Patriarch Lee Tien-Tsai persevered through legal changes, ultimately shifting his aim to a single-malt spirit. By then, it was 2005, and the product was named Kavalan, in honour of the pioneering tribe of the springwater-rich Yilan area, a 40-minute drive from Taipei.
Unlike Scottish single malts that carry similar price tags, Kavalan would not require 12 or more years of ageing in the barrel. The warm and humid conditions in Taiwan speed up that process to half or less the time. That’s an inventory advantage many quality liquor producers would envy. But, in that environment, a thirstier “Angel’s share”—the amount of whiskey lost due to evaporation, several times as much as in a cooler, drier place—negates much of that edge and prompts bottle tabs beginning near $100 at retail.
But Kavalan gets that price, thanks to a string of international prizes and growing consumer recognition. (A recent score: Chuck Rhoades, the lead prosecutor portrayed by American actor Paul Giamatti on the Showtime series Billions, avers that “The Taiwanese do it better than the Scots these days”, after sipping a $200-plus Kavalan Solist Vinho Barrique.) Its undisclosed global volume is still thought to be a small fraction of the traditional single-malt names (Macallan, Glenfiddich and Glenlivet), and 60 percent of sales occur at home, but the name is being splashed from glossy magazine ads to Times Square billboards.
It may be, however, that the real secret to Kavalan’s early success is not so much the water or the air or even an in-house Scottish consultant but the founder’s perfectionist son. Albert Lee Yu-Ting, turning 52, has made the whiskey his personal obsession since he was promoted to vice president of the family group in 2003.
Taiwan had joined the WTO trade pact the year before, opening up export possibilities. That’s vital to high-end whiskey-making, although the home island is no piker when it comes to per capita consumption of the stuff (see table).

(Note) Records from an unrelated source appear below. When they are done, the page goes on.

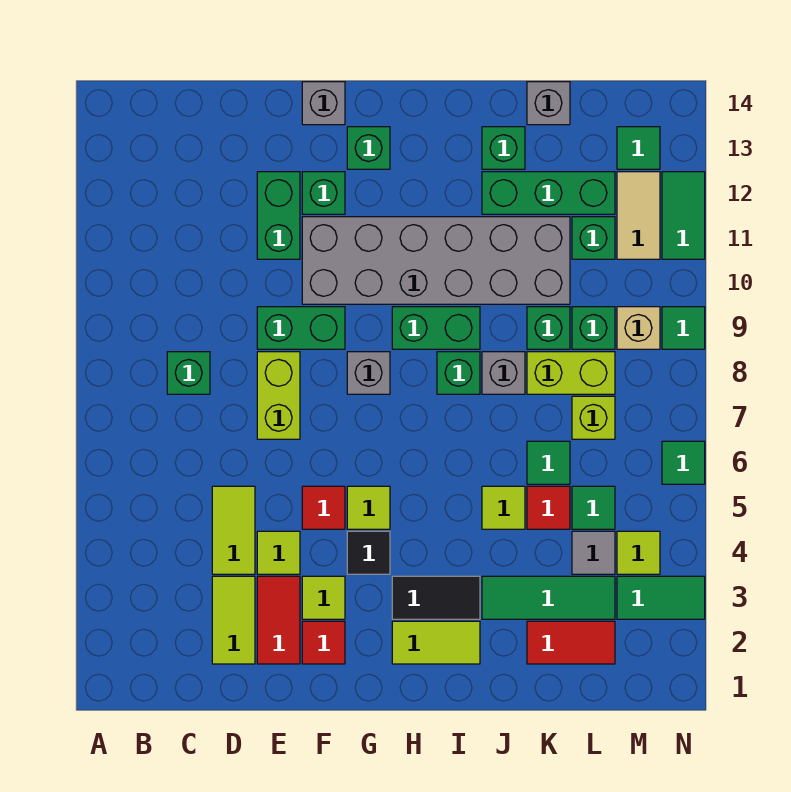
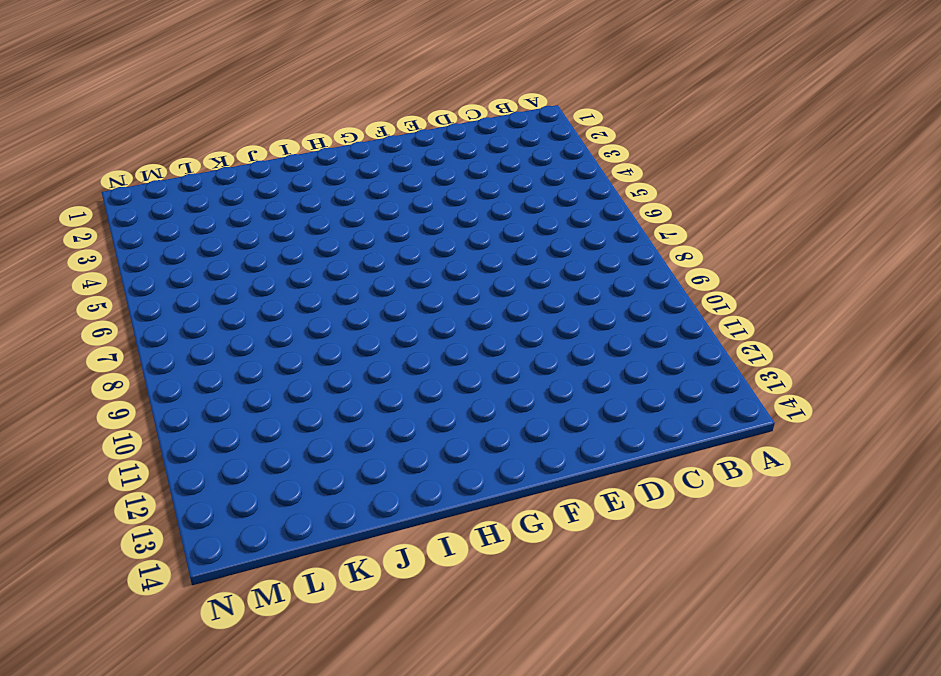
none -> green brick C8 level 1
none -> lime tile D2:D3 level 1
none -> lime tile D4:D5 level 1
none -> red tile E2:E3 level 1

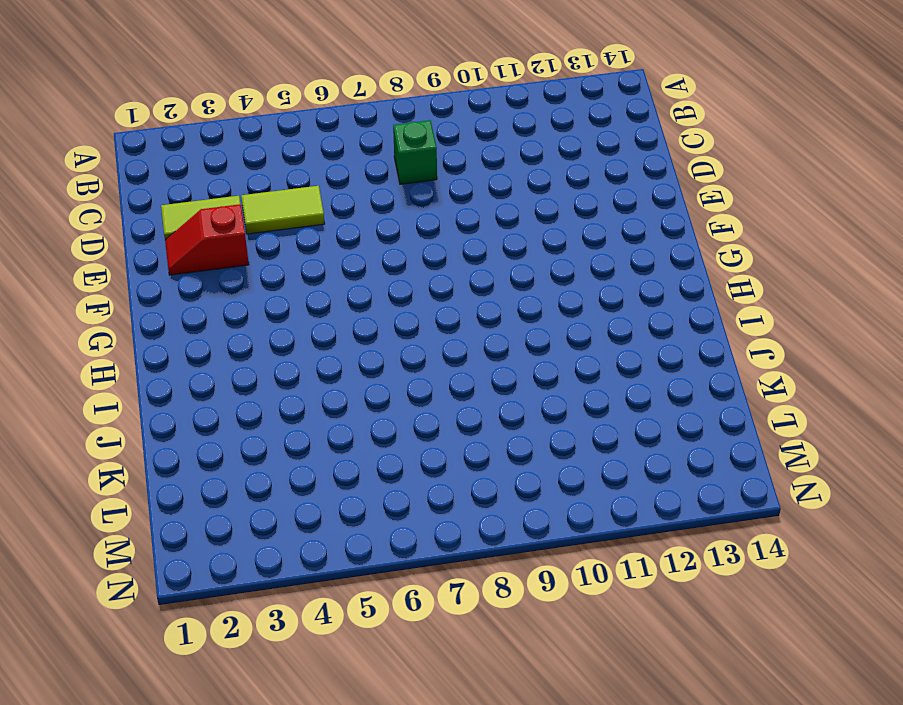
red slope E2:E3 level 1 top 3 -> red tile E2:E3 level 1
none -> lime tile E4 level 1
none -> lime brick E7:E8 level 1
none -> green brick E9:F9 level 1
none -> green brick E11:E12 level 1

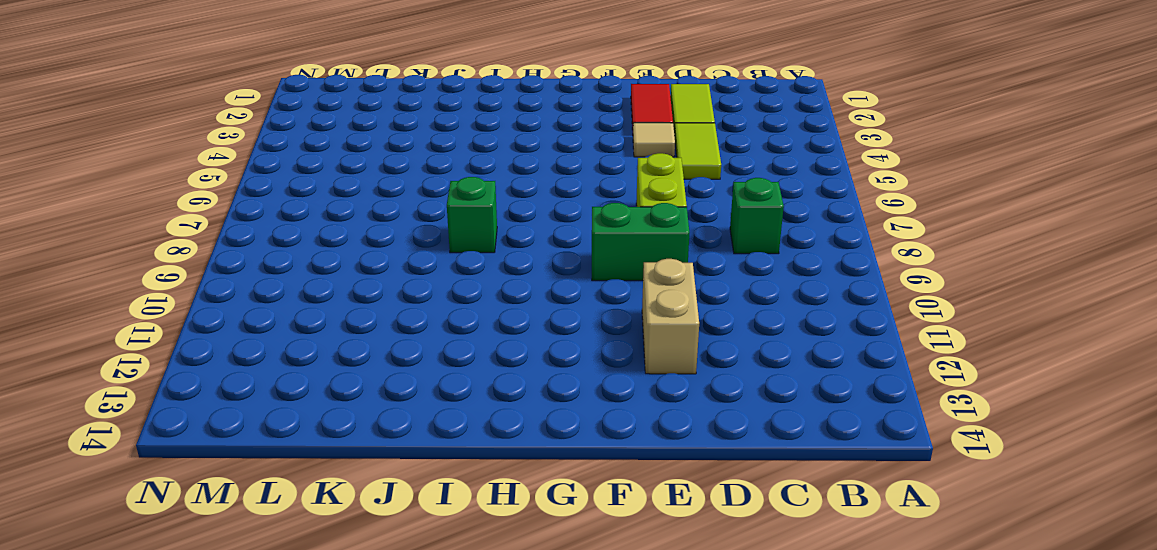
tan tile E4 level 1 -> lime tile E4 level 1
tan brick E11:E12 level 1 -> green brick E11:E12 level 1
none -> red tile F2 level 1
none -> lime tile F3 level 1
none -> red tile F5 level 1
none -> grey brick F10:K11 level 1

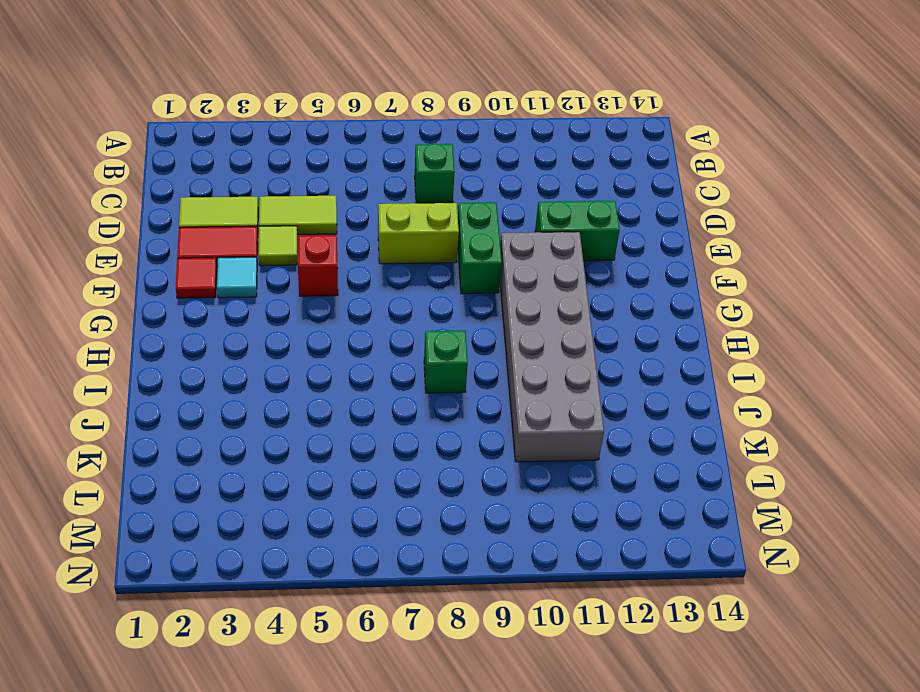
cyan tile F3 level 1 -> lime tile F3 level 1
red brick F5 level 1 -> red tile F5 level 1
none -> green brick F12 level 1
none -> grey brick F14 level 1
none -> black tile G4 level 1
none -> lime tile G5 level 1

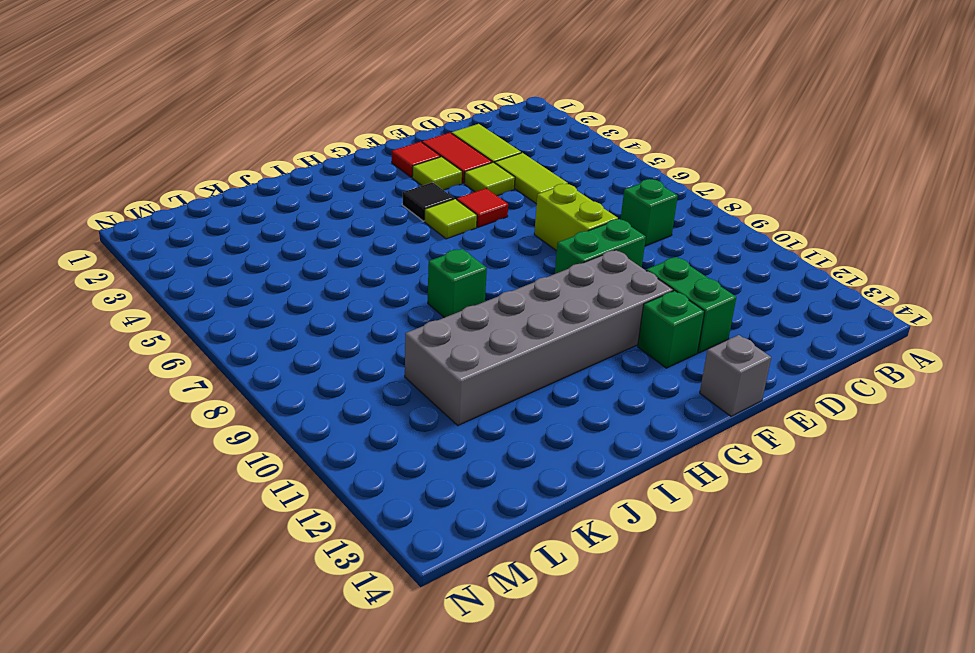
none -> grey brick G8 level 1
none -> green brick G13 level 1
none -> lime tile H2:I2 level 1
none -> black tile H3:I3 level 1

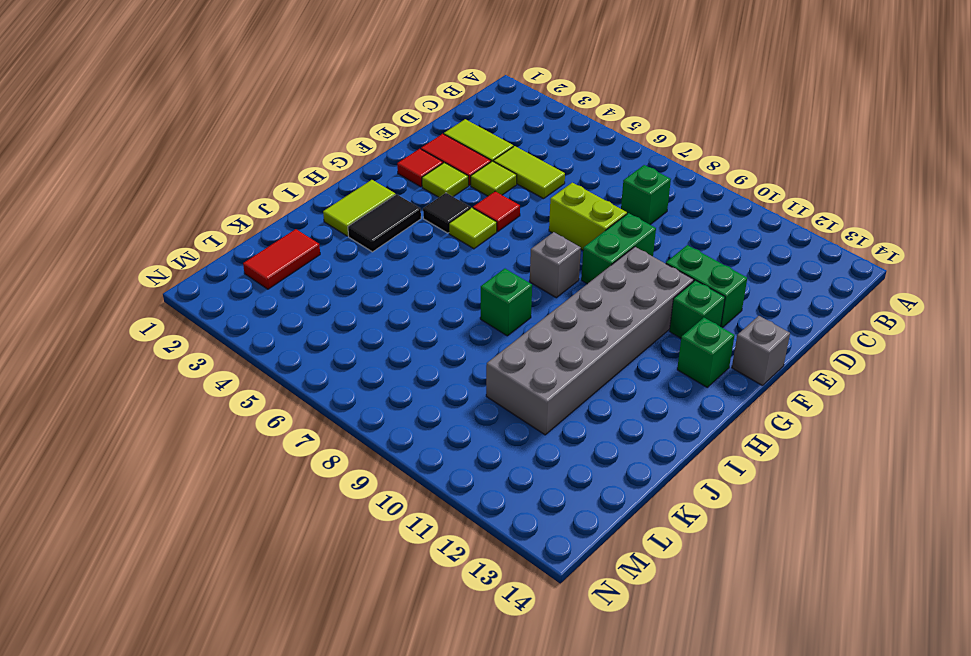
none -> green brick H9:I9 level 1
none -> green tile J3:L3 level 1
none -> lime tile J5 level 1
none -> grey brick J8 level 1

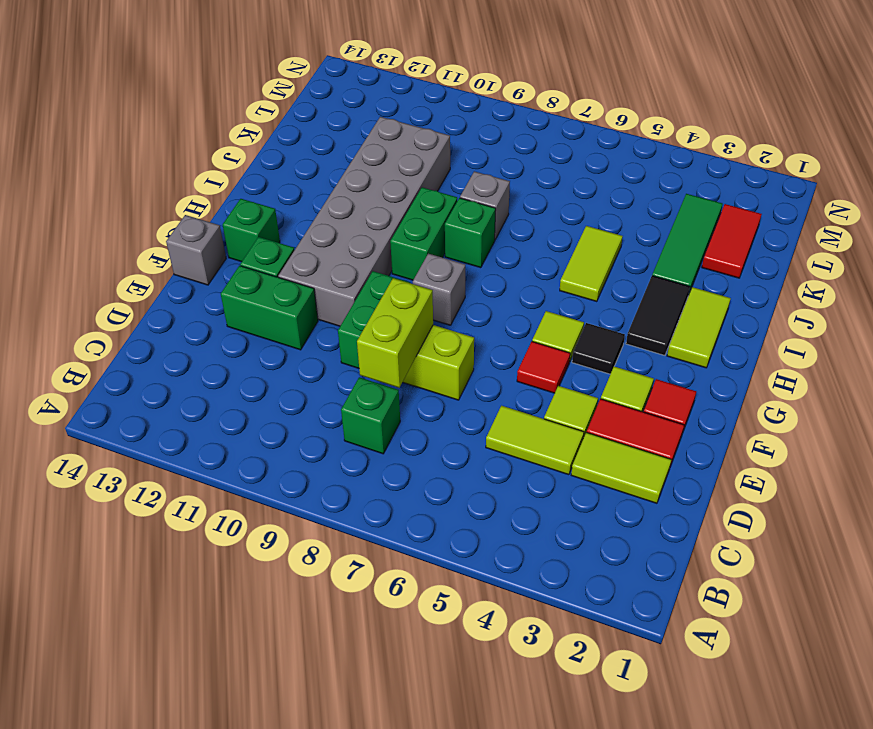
lime brick D8:E8 level 2 -> lime brick K8:L8 level 1
lime tile I5:J5 level 1 -> lime tile J5 level 1
none -> green brick J12:L12 level 1
none -> green brick J13 level 1
none -> red tile K5 level 1
none -> green tile K6 level 1

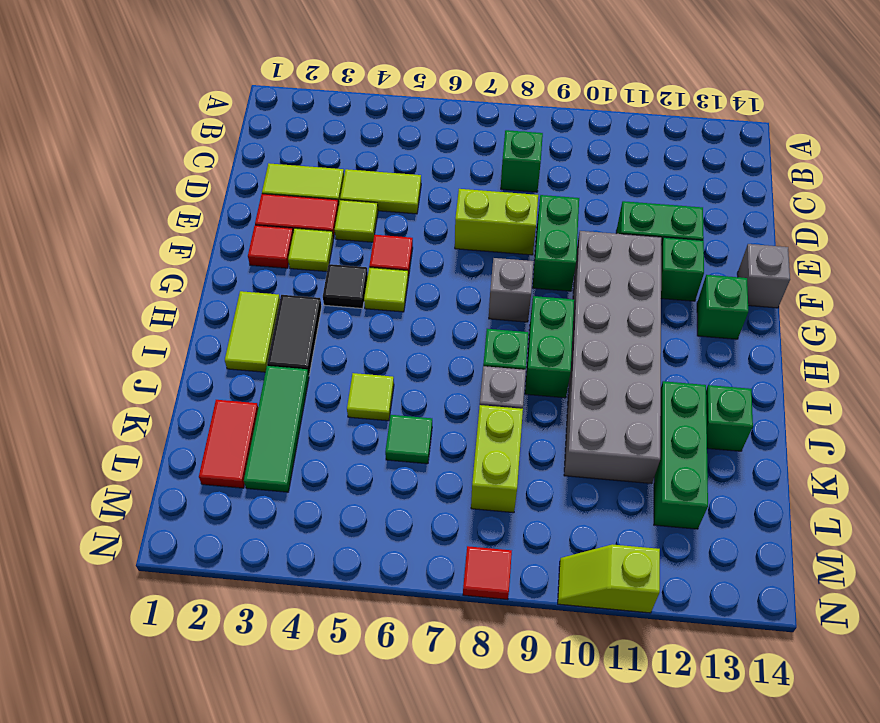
red tile N8 level 1 -> red tile K5 level 1
lime slope N10:N11 level 1 top 11 -> green tile N11:N12 level 1
none -> green brick K9 level 1
none -> grey brick K14 level 1
none -> grey tile L4 level 1
none -> green tile L5 level 1

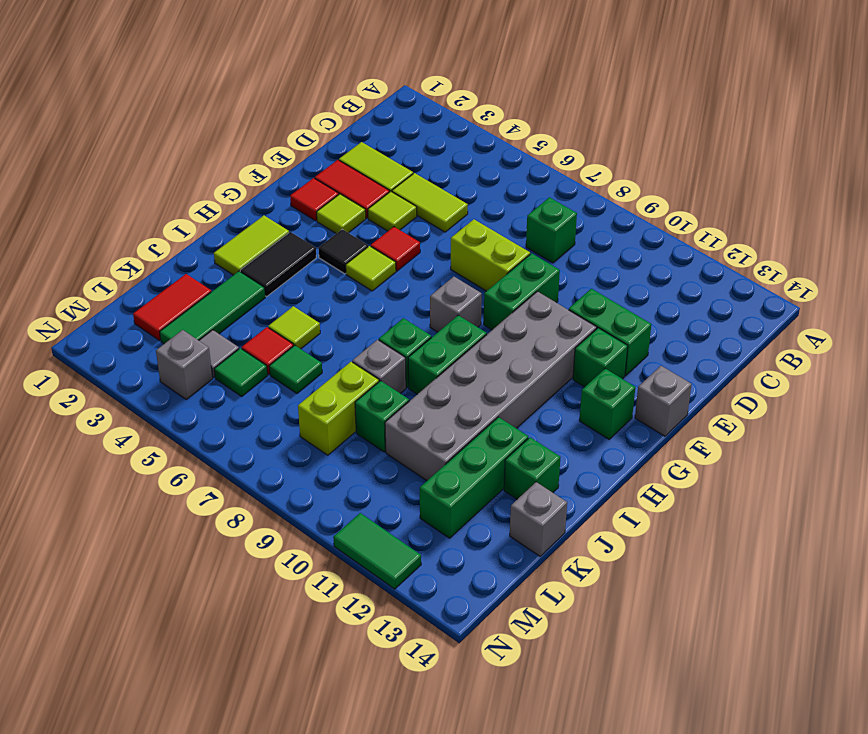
grey brick M4 level 1 -> lime tile M4 level 1
none -> lime brick L7 level 1
none -> green brick L9 level 1
none -> green brick L11 level 1
none -> green tile M3:N3 level 1

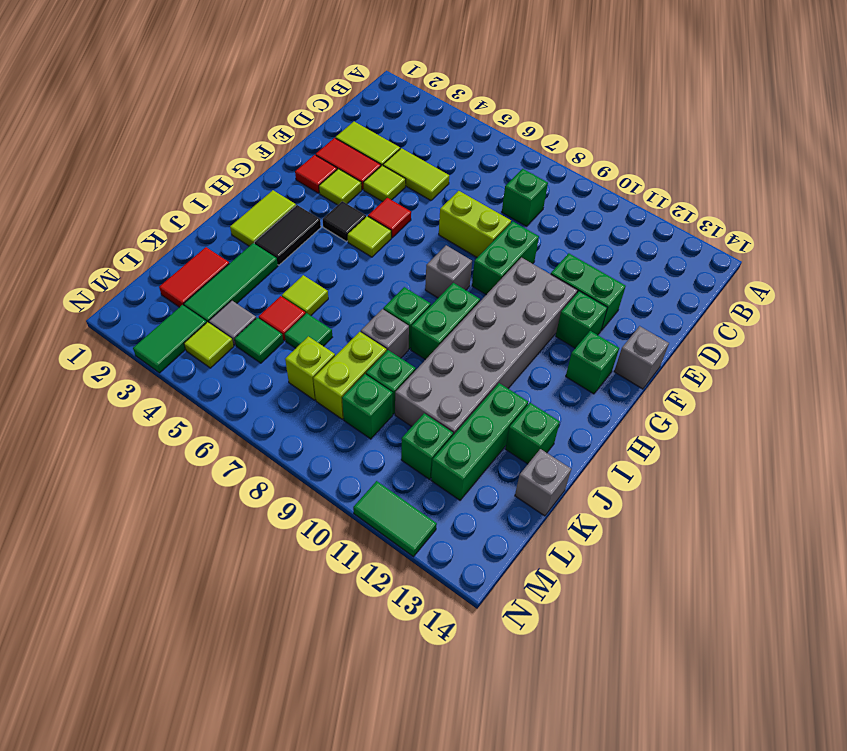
none -> tan brick M9 level 1
none -> tan tile M11:M12 level 1
none -> green tile M13 level 1
none -> green tile N6 level 1

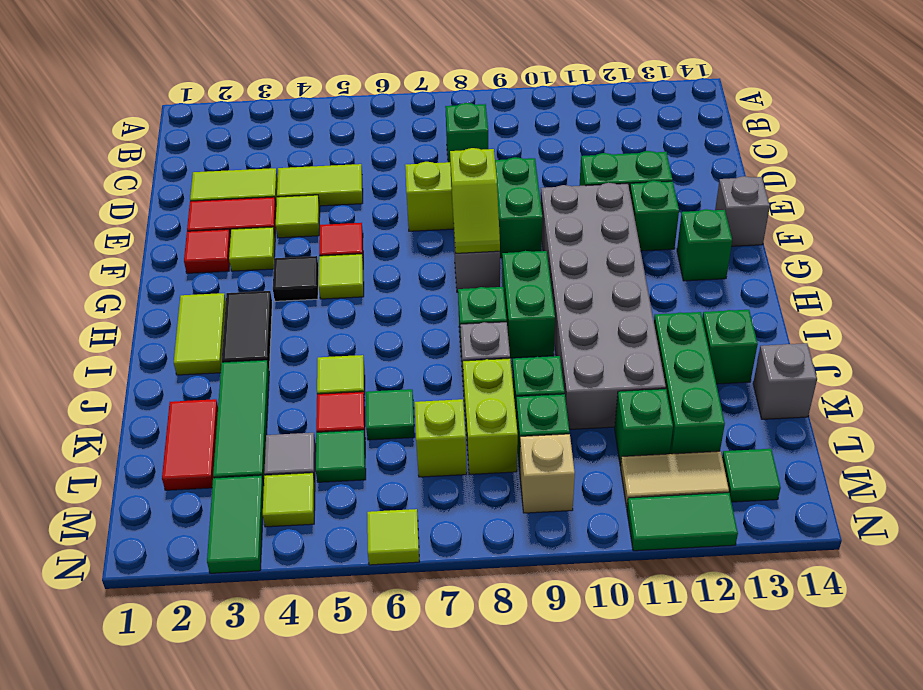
lime slope F8:G8 level 2 top F -> none
lime tile N6 level 1 -> green tile N6 level 1
none -> green tile N9 level 1

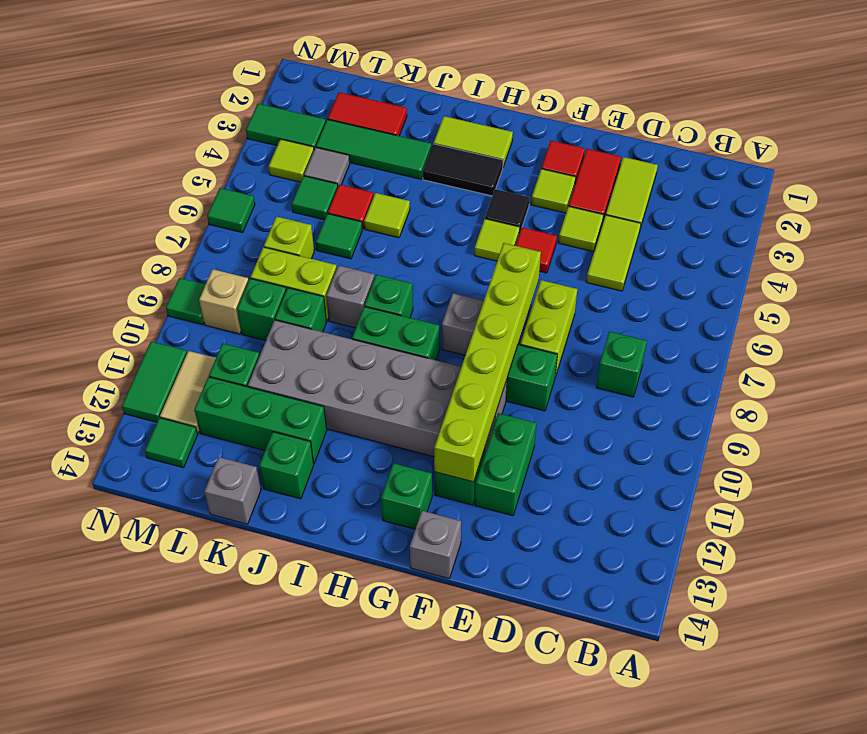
lime brick F7:F12 level 2 -> none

King Car (the name roughly translates from Chinese words meaning “to drive wealth”) knew its way around other beverages. The patriarch started it in 1979 to sell root beer. That didn’t work, but, by 1982, he acted on a Japanese mentor’s advice to create Mr Brown, a canned coffee brand. (That’s the first foreign surname locals pick up in their mandatory English classes.) A decade later, he owned the Taiwan market and was exporting. In 1998 came Mr Brown cafes, now totalling 50 on the island. They tend to be in secondary business districts where Starbucks doesn’t locate, but the properties were acquired opportunistically and have appreciated greatly in value.